▶ _SOURCE DOCUMENT_
★ ★ ★
Matheus Gonçalves Savio (born 15 April 1997) is a Brazilian footballer who plays as an attacking midfielder or a winger for J1 League club Kashiwa Reysol.

Career

Flamengo
Matheus debuted in the professional team on 25 March 2015, as a substitute, in a Rio de Janeiro State League match against Bangu. Flamengo won 2-1. Later in the same year he had his first Brazilian Série A appearance on 14 October 2015 against Figueirense. Flamengo lost 3-0 and Matheus played only seven minutes, again as substitute.
 
On 13 May 2017 Matheus scored his first Brazilian Série A goal on the season opener 1-1 draw against Atlético Mineiro at Maracanã Stadium.

Estoril Praia (loan)
On 5 January 2018 Flamengo announced the loan of Matheus Sávio to Estoril until the end of 2018.

CSA (loan)
On 27 December 2018, Sávio joined CSA on a loan deal.
★ ★ ★
▶ _REQUIRED ACTION_
Set down the footballer biography above in full, word for word. Rely only on the text above for anything you are asked.

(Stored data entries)
★ ★ ★
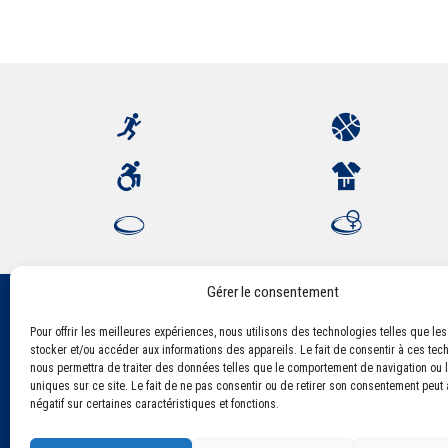
Gérer le consentement
Pour offrir les meilleures expériences, nous utilisons des technologies telles que le
Association Sportive Montferrandaise
stocker et/ou accéder aux informations des appareils. Le fait de consentir à ces tec
84, boulevard Léon Jouhaux
nous permettra de traiter des données telles que le comportement de navigation ou l
CS 80221 - 63021 Clermont-Ferrand Cedex 2
uniques sur ce site. Le fait de ne pas consentir ou de retirer son consentement peut a
négatif sur certaines caractéristiques et fonctions.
★ ★ ★
▶ _SOLUTION TO THE PROBLEM_
Matheus Gonçalves Savio (born 15 April 1997) is a Brazilian footballer who plays as an attacking midfielder or a winger for J1 League club Kashiwa Reysol.

Career

Flamengo
Matheus debuted in the professional team on 25 March 2015, as a substitute, in a Rio de Janeiro State League match against Bangu. Flamengo won 2-1. Later in the same year he had his first Brazilian Série A appearance on 14 October 2015 against Figueirense. Flamengo lost 3-0 and Matheus played only seven minutes, again as substitute.
 
On 13 May 2017 Matheus scored his first Brazilian Série A goal on the season opener 1-1 draw against Atlético Mineiro at Maracanã Stadium.

Estoril Praia (loan)
On 5 January 2018 Flamengo announced the loan of Matheus Sávio to Estoril until the end of 2018.

CSA (loan)
On 27 December 2018, Sávio joined CSA on a loan deal.